== 本文 ==
若弥尾命はその三世孫で、野間姫命は若弥尾命の后神。

飽速玉命を主神として、若弥尾命と野間姫命を配神とする説もあるようです。

『式内社の研究』によれば当社後ろに若弥尾命の古墳があるとのことですが、未確認。

 

 

須佐之男命は中世〜近世にかけて牛頭天王が祭神とされていた時期があったからかとも思えますが、後述のように須佐之男命にまつわる伝承も残っているので、何とも言えません。

奥の院「石神さん」

当社の南西500mほどの所に「石神さん」と呼ばれる巨岩があり、当社の奥の院とされています。

 

『豫陽郡郷俚諺集』には「社の奥に大なる岩あり、彼神の御足跡駒の足跡とてあり、誠に舊地と見へたり」とあります。ただし地元では馬ではなく牛だとされているようです(下記の伝承に基くか)。

伝承によれば、須佐之男命が紀伊から航海してきた時に乗ってきた楠の船が長い年月の間に化石になったもの。かつては、須佐之男命の足跡と、乗ってきた牛のえさおけが残っていたのだとか。

 

石神さん(と思われる岩)

 

場所はこの辺(座標34.047667, 132.953889あたり、直リンク

 

野間神社の宮司さんに神社南西の池の近くとお聞きして探してみたのですが、全く見つからず。

== 参考資料 ==
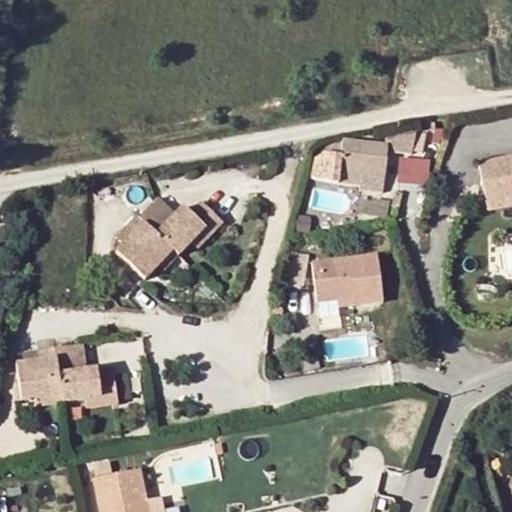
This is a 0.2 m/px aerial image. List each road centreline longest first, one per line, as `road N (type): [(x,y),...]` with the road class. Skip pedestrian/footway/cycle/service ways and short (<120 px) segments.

== 課題一覧 ==
- A) 本文の「飽速玉命を主神として、若弥尾命と野間姫命を配神とする説もあるようです。」から「当社の奥の院とされています。」までを、両端を含めて一字一句そのまま書き写せ。
- B) 本文によると、奥の院とされる巨岩「石神さん」は当社からどの方角に、どの程度離れた位置にあるか。
資料は本文とは別個のものとして扱います。

== 解答 ==
- A)
飽速玉命を主神として、若弥尾命と野間姫命を配神とする説もあるようです。

『式内社の研究』によれば当社後ろに若弥尾命の古墳があるとのことですが、未確認。

 

 

須佐之男命は中世〜近世にかけて牛頭天王が祭神とされていた時期があったからかとも思えますが、後述のように須佐之男命にまつわる伝承も残っているので、何とも言えません。

奥の院「石神さん」

当社の南西500mほどの所に「石神さん」と呼ばれる巨岩があり、当社の奥の院とされています。

- B) 当社の南西500mほどの所にある。